== Instruction ==
Below are records; reproduce exactly the lines from the first through the one containing "disponibilizadas em nosso site sem".
***
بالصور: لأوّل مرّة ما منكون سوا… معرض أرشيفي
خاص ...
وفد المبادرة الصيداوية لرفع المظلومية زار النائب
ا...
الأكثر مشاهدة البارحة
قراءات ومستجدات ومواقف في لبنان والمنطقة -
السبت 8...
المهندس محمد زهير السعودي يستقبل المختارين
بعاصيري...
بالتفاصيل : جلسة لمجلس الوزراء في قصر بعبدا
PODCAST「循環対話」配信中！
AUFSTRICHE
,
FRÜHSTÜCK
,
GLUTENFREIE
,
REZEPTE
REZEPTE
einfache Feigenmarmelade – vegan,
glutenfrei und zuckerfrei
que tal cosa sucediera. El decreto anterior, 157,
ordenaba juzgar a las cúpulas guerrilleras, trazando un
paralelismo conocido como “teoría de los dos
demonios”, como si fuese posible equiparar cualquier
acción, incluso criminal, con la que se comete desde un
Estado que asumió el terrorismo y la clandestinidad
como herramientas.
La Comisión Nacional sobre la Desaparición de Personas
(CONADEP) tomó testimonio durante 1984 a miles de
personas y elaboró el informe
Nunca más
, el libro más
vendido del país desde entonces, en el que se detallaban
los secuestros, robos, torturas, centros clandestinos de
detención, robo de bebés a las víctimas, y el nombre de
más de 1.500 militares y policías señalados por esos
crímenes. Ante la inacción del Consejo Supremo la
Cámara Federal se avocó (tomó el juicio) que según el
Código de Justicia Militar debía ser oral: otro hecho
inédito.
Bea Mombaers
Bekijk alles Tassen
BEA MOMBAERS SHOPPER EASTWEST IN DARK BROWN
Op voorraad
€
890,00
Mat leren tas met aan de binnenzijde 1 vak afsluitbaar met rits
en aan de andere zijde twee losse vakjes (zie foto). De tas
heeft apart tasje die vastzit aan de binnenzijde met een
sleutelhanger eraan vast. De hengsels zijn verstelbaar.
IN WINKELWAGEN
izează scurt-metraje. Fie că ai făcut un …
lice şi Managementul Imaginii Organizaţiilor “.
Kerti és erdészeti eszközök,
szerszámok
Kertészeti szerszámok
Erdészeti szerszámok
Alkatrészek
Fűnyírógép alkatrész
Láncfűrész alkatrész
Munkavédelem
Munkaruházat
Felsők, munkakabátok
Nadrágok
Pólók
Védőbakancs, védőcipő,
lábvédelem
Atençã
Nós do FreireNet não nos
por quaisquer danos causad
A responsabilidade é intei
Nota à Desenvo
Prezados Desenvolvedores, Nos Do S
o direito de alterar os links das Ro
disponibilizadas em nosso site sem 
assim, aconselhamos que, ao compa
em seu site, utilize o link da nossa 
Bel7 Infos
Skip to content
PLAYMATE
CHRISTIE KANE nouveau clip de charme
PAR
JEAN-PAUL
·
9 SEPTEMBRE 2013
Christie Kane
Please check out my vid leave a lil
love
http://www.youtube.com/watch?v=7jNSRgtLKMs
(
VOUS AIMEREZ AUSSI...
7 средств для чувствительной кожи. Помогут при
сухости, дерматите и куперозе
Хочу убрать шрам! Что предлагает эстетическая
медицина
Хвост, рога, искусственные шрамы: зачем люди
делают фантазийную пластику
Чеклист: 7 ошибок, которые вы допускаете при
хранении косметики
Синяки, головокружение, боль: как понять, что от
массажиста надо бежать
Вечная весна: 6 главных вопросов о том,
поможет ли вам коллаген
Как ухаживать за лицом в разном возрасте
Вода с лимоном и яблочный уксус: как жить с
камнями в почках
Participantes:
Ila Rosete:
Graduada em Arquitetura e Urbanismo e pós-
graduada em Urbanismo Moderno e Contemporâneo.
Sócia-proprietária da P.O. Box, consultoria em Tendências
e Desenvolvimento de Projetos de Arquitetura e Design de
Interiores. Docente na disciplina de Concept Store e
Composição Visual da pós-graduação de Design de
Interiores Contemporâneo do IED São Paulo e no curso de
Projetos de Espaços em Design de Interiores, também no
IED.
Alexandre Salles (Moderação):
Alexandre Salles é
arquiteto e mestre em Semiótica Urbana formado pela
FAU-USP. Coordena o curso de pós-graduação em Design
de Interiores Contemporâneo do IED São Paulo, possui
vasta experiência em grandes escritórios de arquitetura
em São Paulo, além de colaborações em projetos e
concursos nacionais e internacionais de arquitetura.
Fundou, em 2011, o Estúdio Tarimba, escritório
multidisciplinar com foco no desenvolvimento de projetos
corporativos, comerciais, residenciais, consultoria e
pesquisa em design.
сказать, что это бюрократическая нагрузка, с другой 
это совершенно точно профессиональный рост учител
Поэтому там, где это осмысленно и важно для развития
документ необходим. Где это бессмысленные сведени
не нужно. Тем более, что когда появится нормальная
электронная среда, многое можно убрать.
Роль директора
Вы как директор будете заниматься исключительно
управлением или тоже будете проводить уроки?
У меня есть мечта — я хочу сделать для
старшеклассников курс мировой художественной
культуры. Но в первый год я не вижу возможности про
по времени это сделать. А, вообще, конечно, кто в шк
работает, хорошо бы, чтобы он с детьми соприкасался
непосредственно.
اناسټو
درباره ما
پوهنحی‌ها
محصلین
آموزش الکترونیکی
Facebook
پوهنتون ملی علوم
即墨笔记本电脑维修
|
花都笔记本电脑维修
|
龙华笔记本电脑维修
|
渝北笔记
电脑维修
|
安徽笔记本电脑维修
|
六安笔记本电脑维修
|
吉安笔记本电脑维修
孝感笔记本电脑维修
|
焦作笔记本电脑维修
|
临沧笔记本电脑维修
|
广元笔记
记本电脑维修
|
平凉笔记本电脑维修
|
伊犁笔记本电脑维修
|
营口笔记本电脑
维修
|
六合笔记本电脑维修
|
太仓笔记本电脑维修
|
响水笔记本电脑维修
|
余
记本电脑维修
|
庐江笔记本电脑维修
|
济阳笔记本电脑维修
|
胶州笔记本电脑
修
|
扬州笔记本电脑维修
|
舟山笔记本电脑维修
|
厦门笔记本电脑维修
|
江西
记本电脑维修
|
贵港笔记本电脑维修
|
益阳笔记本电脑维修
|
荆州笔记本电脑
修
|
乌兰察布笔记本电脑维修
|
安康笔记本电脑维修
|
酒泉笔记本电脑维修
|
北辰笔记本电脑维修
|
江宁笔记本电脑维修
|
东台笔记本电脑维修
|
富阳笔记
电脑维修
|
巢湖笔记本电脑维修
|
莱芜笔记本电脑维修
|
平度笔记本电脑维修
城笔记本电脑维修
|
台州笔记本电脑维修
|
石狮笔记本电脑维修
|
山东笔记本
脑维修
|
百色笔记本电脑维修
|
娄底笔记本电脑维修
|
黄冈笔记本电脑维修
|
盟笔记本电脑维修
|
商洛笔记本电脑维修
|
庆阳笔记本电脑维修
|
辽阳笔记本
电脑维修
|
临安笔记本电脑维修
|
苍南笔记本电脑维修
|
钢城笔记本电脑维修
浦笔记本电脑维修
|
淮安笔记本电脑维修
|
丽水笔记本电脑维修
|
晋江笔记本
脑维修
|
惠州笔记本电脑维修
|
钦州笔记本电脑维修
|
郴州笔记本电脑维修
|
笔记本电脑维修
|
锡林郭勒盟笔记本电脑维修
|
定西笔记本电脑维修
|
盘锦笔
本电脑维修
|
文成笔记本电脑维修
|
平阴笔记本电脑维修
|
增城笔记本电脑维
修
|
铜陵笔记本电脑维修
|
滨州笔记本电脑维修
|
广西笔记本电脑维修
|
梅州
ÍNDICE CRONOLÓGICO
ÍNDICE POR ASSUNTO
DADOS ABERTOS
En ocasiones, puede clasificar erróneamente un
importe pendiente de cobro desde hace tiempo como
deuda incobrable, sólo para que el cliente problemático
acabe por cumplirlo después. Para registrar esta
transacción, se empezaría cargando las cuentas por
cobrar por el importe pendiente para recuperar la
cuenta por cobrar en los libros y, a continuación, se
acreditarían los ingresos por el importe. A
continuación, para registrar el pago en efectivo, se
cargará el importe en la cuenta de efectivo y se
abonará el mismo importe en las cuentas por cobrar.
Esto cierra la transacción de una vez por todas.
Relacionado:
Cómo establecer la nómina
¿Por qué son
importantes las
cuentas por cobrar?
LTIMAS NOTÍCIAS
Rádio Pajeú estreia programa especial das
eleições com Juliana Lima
***
== Result below ==
بالصور: لأوّل مرّة ما منكون سوا… معرض أرشيفي
خاص ...
وفد المبادرة الصيداوية لرفع المظلومية زار النائب
ا...
الأكثر مشاهدة البارحة
قراءات ومستجدات ومواقف في لبنان والمنطقة -
السبت 8...
المهندس محمد زهير السعودي يستقبل المختارين
بعاصيري...
بالتفاصيل : جلسة لمجلس الوزراء في قصر بعبدا
PODCAST「循環対話」配信中！
AUFSTRICHE
,
FRÜHSTÜCK
,
GLUTENFREIE
,
REZEPTE
REZEPTE
einfache Feigenmarmelade – vegan,
glutenfrei und zuckerfrei
que tal cosa sucediera. El decreto anterior, 157,
ordenaba juzgar a las cúpulas guerrilleras, trazando un
paralelismo conocido como “teoría de los dos
demonios”, como si fuese posible equiparar cualquier
acción, incluso criminal, con la que se comete desde un
Estado que asumió el terrorismo y la clandestinidad
como herramientas.
La Comisión Nacional sobre la Desaparición de Personas
(CONADEP) tomó testimonio durante 1984 a miles de
personas y elaboró el informe
Nunca más
, el libro más
vendido del país desde entonces, en el que se detallaban
los secuestros, robos, torturas, centros clandestinos de
detención, robo de bebés a las víctimas, y el nombre de
más de 1.500 militares y policías señalados por esos
crímenes. Ante la inacción del Consejo Supremo la
Cámara Federal se avocó (tomó el juicio) que según el
Código de Justicia Militar debía ser oral: otro hecho
inédito.
Bea Mombaers
Bekijk alles Tassen
BEA MOMBAERS SHOPPER EASTWEST IN DARK BROWN
Op voorraad
€
890,00
Mat leren tas met aan de binnenzijde 1 vak afsluitbaar met rits
en aan de andere zijde twee losse vakjes (zie foto). De tas
heeft apart tasje die vastzit aan de binnenzijde met een
sleutelhanger eraan vast. De hengsels zijn verstelbaar.
IN WINKELWAGEN
izează scurt-metraje. Fie că ai făcut un …
lice şi Managementul Imaginii Organizaţiilor “.
Kerti és erdészeti eszközök,
szerszámok
Kertészeti szerszámok
Erdészeti szerszámok
Alkatrészek
Fűnyírógép alkatrész
Láncfűrész alkatrész
Munkavédelem
Munkaruházat
Felsők, munkakabátok
Nadrágok
Pólók
Védőbakancs, védőcipő,
lábvédelem
Atençã
Nós do FreireNet não nos
por quaisquer danos causad
A responsabilidade é intei
Nota à Desenvo
Prezados Desenvolvedores, Nos Do S
o direito de alterar os links das Ro
disponibilizadas em nosso site sem 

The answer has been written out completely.